Morrison set up the “Building a Puppet” workshop on the last day of the Insititute, which led into the Indigenous Puppetry Institute finale — a parade throughout the First Americans Museum. Marching with puppets that were shared, brought from home, or made in a workshop, the parade roamed to the beat of a drum circle.

The procession included Pipkins’s prehistoric cardboard marionette T-Rex, a giant bat, buffalo, Mesoamerican serpent, whooping crane, and other imagined creatures. Smiles, laughs, and joy followed the parade; elders and children alike cheered, charmed by the unexpectedness and imagination of the artists’ creations. I felt the shared belief amongst the audience of the power of puppetry. 

Often, finances and travel fees can pose challenges for Indigenous communities trying to come together. Nearly every person I interviewed expressed gratitude to the Green Feather Foundation, a non-profit focusing on puppetry and arts, and its leader Heather Henson in particular, for their sponsorship of the Indigenous Puppet Institute’s first iteration and many participants’ travel. “Native voices, we noticed, are a particular challenge within our puppet communities. We knew the historical traditions and current artists were out there, but we weren’t sure the best way to find and support them,” Producer and General Manager Brenna Ross told Hyperallergic. “We were blown away by the community of artists and educators who came together and invigorated by the ideas that arose for future gatherings.”

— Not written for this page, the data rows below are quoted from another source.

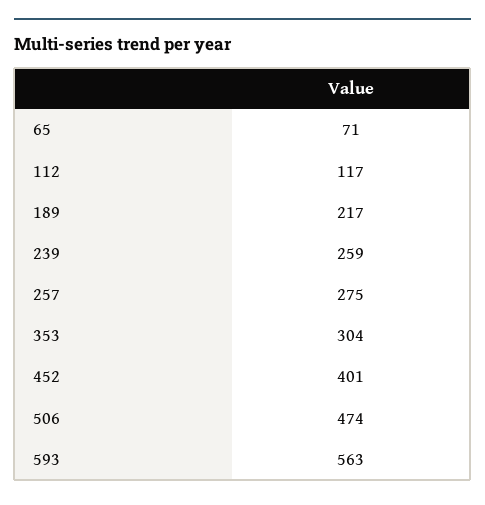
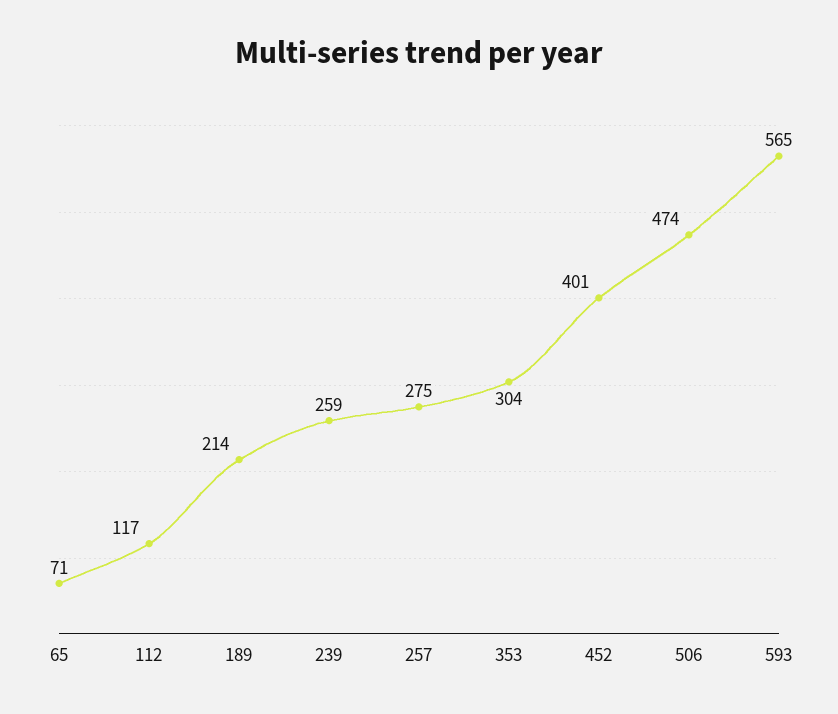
  {
    "65": 71,
    "112": 117,
-   "189": 217,
+   "189": 214,
    "239": 259,
    "257": 275,
    "353": 304,
    "452": 401,
    "506": 474,
-   "593": 563
+   "593": 565
  }

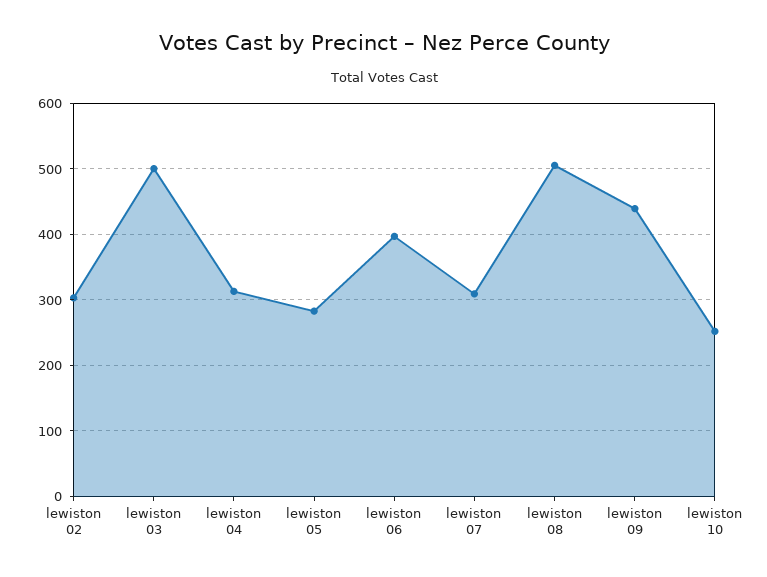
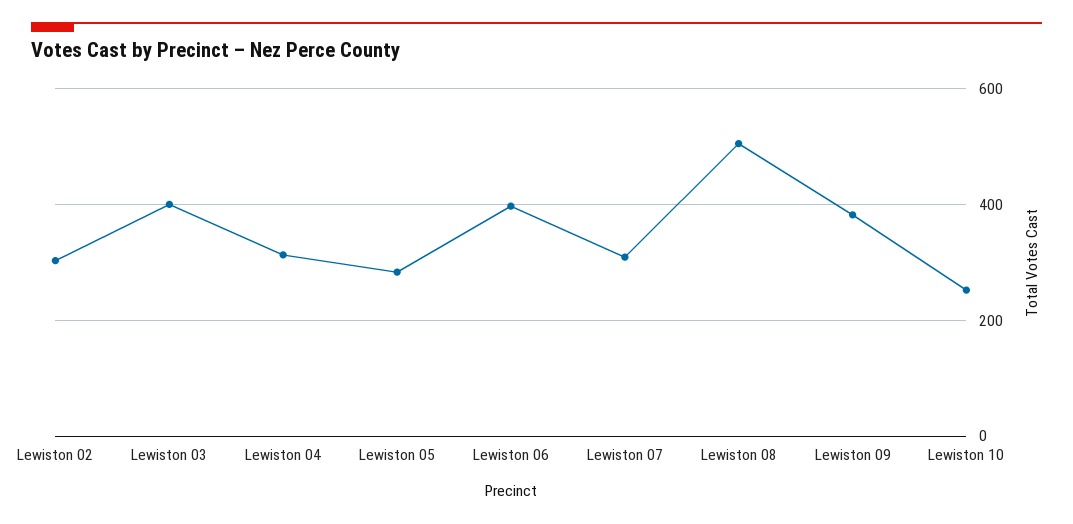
  {
    "lewiston 02": 300,
-   "lewiston 03": 500,
+   "lewiston 03": 400,
    "lewiston 04": 310,
    "lewiston 05": 280,
    "lewiston 06": 400,
    "lewiston 07": 310,
    "lewiston 08": 510,
-   "lewiston 09": 440,
+   "lewiston 09": 380,
    "lewiston 10": 250
  }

This first Puppetry Institute generated many connections, expanding networks that focus on spreading various styles and furthering the work of preserving one of our most ancient art forms of storytelling. “[Puppeteering] goes into the roots of how we weave stories and objects, how we synthesize our philosophies and ontologies, in a way that allows us to tell stories differently,” Francis explained.“It is character-building and brought to life with a new form of dynamic storytelling.”